Fundamental and Derivative Rules
Fundamental Derivatives
Derivatives of Common Functions:
Sine:
( f(x) = \sin x )
( f'(x) = \cos x )
Cosine:
( f(x) = \cos x )
( f'(x) = -\sin x )
Tangent:
( f(x) = \tan x )
( f'(x) = \sec^2 x )
Secant:
( f(x) = \sec x )
( f'(x) = \sec x \tan x )
Power Rule Derivatives
- Power Rule:
- General formula:
- For ( f(x) = x^n ), the derivative is ( f'(x) = nx^{n-1} )
- Example cases:
- For ( n = \frac{1}{2} ):
- ( f(x) = x^{1/2} ) ( \Rightarrow f'(x) = \frac{1}{2}x^{-1/2} )
- For ( n = -1 ):
- ( f(x) = x^{-1} ) ( \Rightarrow f'(x) = -x^{-2} )
- For ( n = -2 ):
- ( f(x) = x^{-2} ) ( \Rightarrow f'(x) = -2x^{-3} )

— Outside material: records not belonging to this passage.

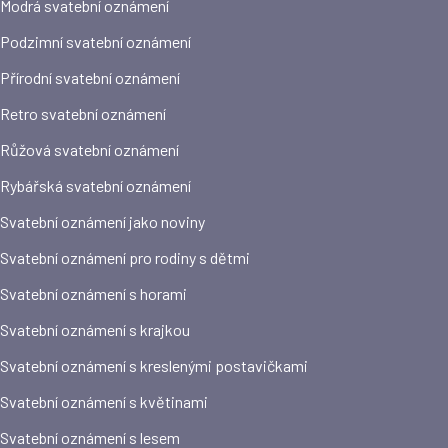
Modrá svatební oznámení
Podzimní svatební oznámení
Přírodní svatební oznámení
Retro svatební oznámení
Růžová svatební oznámení
Rybářská svatební oznámení
Svatební oznámení jako noviny
Svatební oznámení pro rodiny s dětmi
Svatební oznámení s horami
Svatební oznámení s krajkou
Svatební oznámení s kreslenými postavičkami
Svatební oznámení s květinami
Svatební oznámení s lesem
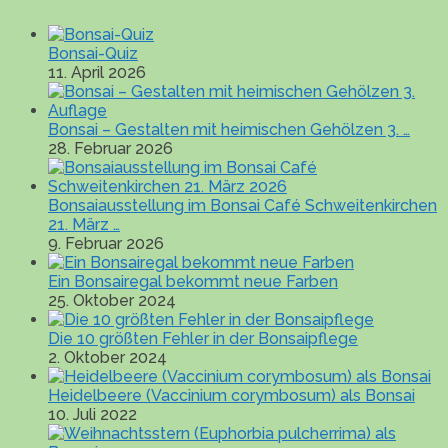
Bonsai-Quiz
11. April 2026
Bonsai – Gestalten mit heimischen Gehölzen 3. …
28. Februar 2026
Bonsaiausstellung im Bonsai Café Schweitenkirchen
21. März …
9. Februar 2026
Ein Bonsairegal bekommt neue Farben
25. Oktober 2024
Die 10 größten Fehler in der Bonsaipflege
2. Oktober 2024
Heidelbeere (Vaccinium corymbosum) als Bonsai
10. Juli 2022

Natural Logarithm Derivatives
- Natural Logarithm:
- ( f(x) = \ln x )
- Derivative: ( f'(x) = \frac{1}{x} )
Exponential Functions Derivatives
- Exponential Function:
- General form ( f(x) = e^x ) has a unique property:
- ( f'(x) = e^x )
- For bases other than 'e' (e.g., ( f(x) = b^x )):
- Derivative: ( f'(x) = b^x \ln b )
Trigonometric Function Derivatives (with multiple angles)
Multiple Angle Sine Function:
- ( f(x) = \sin(mx) )
- Derivative: ( f'(x) = m\cos(mx) )
General Summary of Derivatives:
- Each of these rules helps in calculus for finding the slope or rate of change of the function with respect to the variable x.
- Mastering these derivatives allows for easier handling of dynamic systems and functions in various fields such as physics, engineering, and economics.